Apologies not accepted.
Mini took the Los Angeles Auto Show by storm earlier this week unveiling its most powerful and fastest model in history. The new John Cooper Works GP is here with massive amounts of grunt, dramatic aerodynamics, and an automatic transmission. Bummer.
However, it turns out Mini has a very excusatory reason for not offering a stick-shift ‘box for its latest and greatest hot hatch. Speaking to Autoblog.com during the LA show, representatives of the company confirmed Mini just doesn’t have a manual transmission currently available that could handle the 2.0-liter turbo’s 301 horsepower (231 kilowatts) and 332 pound-feet (450 Newton-meters) of twist. See, while they could probably invest in a new gearbox, there’s no way the limited run of just 3,000 examples would create a successful business case for such a development.
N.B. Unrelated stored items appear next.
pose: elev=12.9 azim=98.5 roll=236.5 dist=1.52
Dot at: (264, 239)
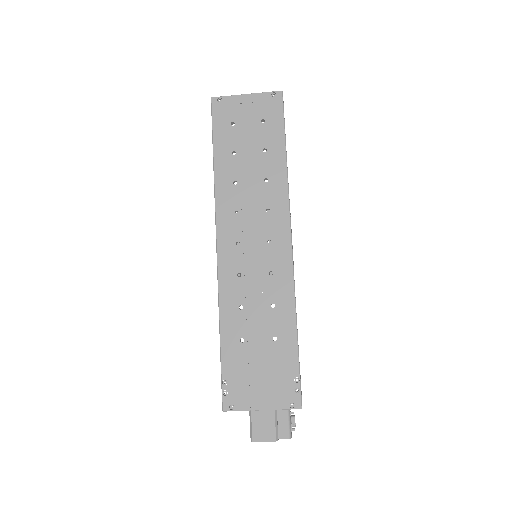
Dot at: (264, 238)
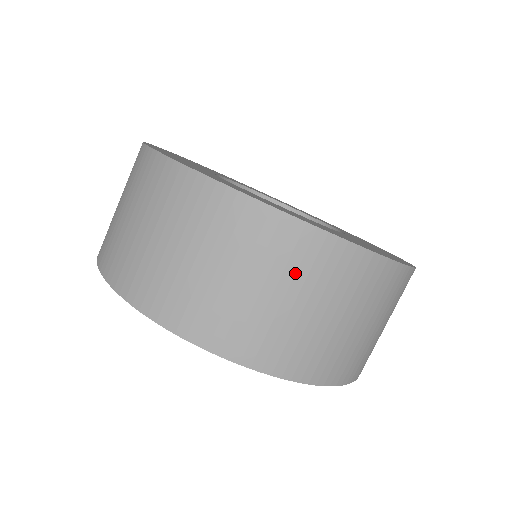
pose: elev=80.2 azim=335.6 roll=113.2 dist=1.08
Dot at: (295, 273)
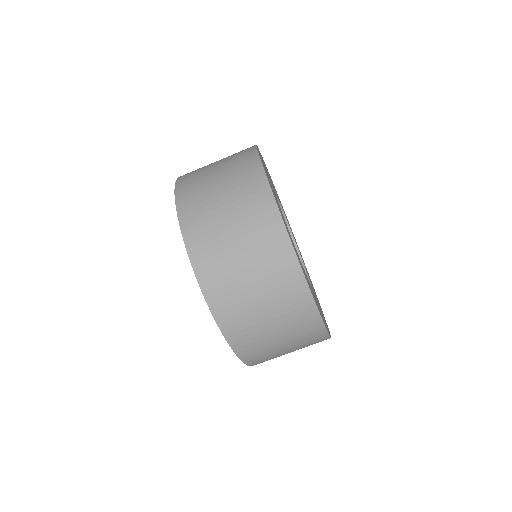
Dot at: (241, 198)
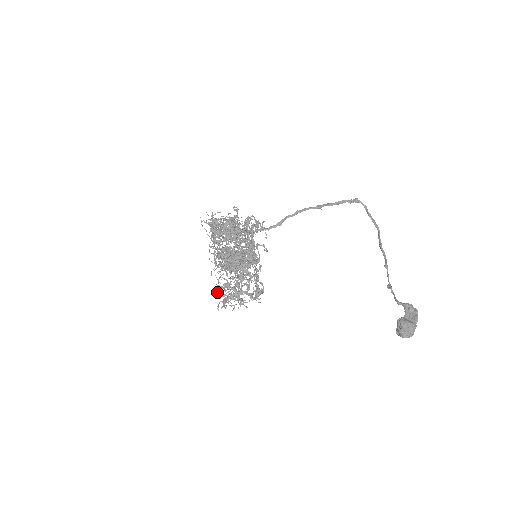
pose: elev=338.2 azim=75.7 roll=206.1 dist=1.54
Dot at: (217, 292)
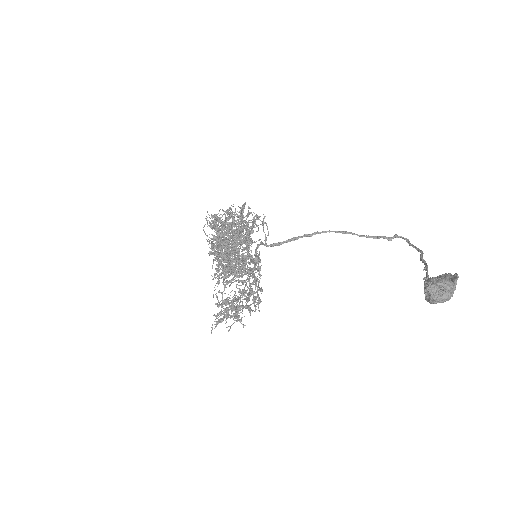
Dot at: occluded
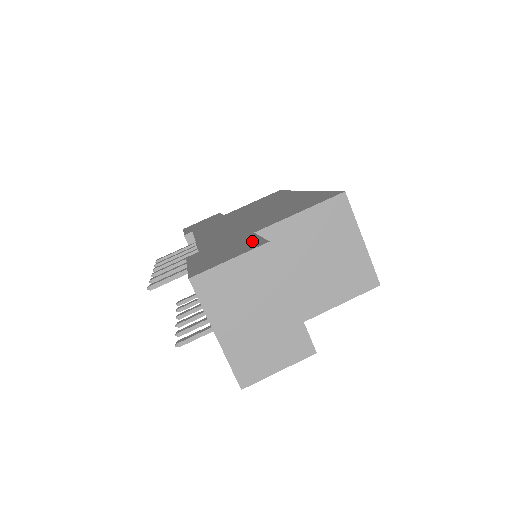
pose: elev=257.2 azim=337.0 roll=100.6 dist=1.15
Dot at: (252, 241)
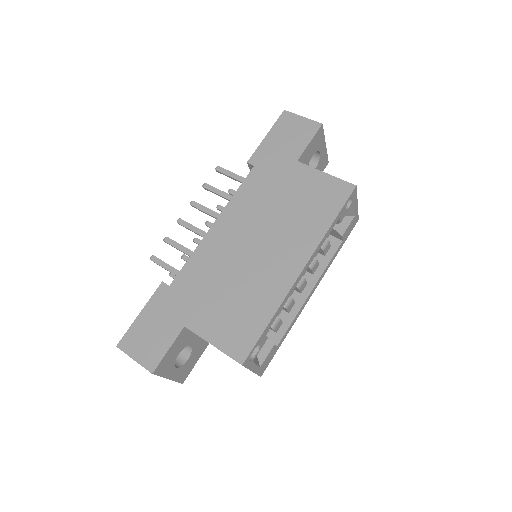
Dot at: (161, 349)
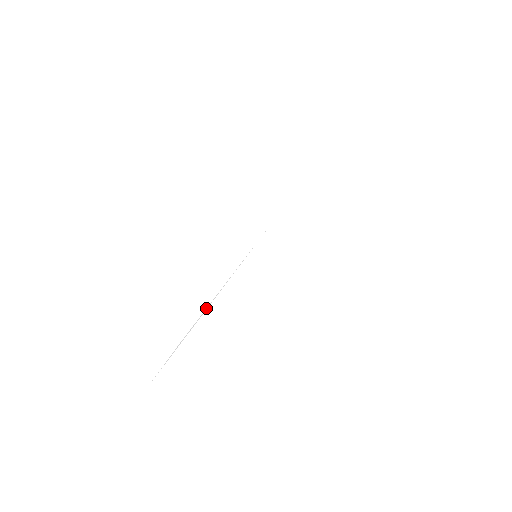
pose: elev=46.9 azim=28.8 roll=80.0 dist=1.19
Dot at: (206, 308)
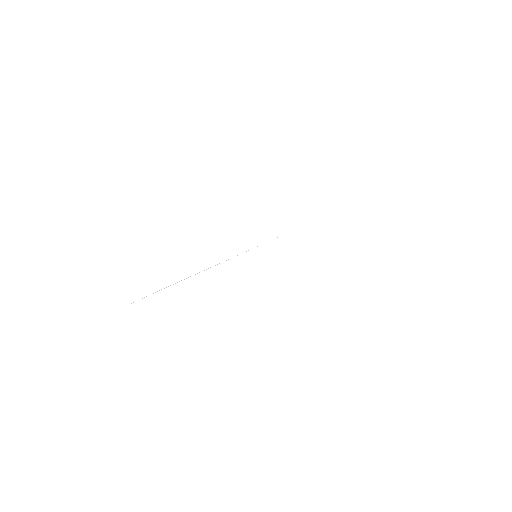
Dot at: (195, 274)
On the other hand, BMW already has a quick-shift automatic developed for that engine, which is also used in the John Cooper Works Countryman, and Clubman, as well as some small BMWs like the M135i. Purists may not be happy to hear that but it seems that an automatic was the only logical solution for the new JCW GP.
Gallery: Mini John Cooper Works GP (2020)
Mini also revealed to the online publication that the carbon fiber fender flares at the front are not there just for show. They actually accommodate the pocket rocket’s wider track and tires, but also help direct airflow and reduce drag. And, to make things even more interesting, the British company said the fender flares are made of carbon fiber that comes from leftovers from BMW i3 and i8 production. Awesome!
If you like what you see and read, better hurry up. Mini plans to build no more than 3,000 units with pricing for the United States starting at $44,900. Deliveries are scheduled to kick off in March 2020.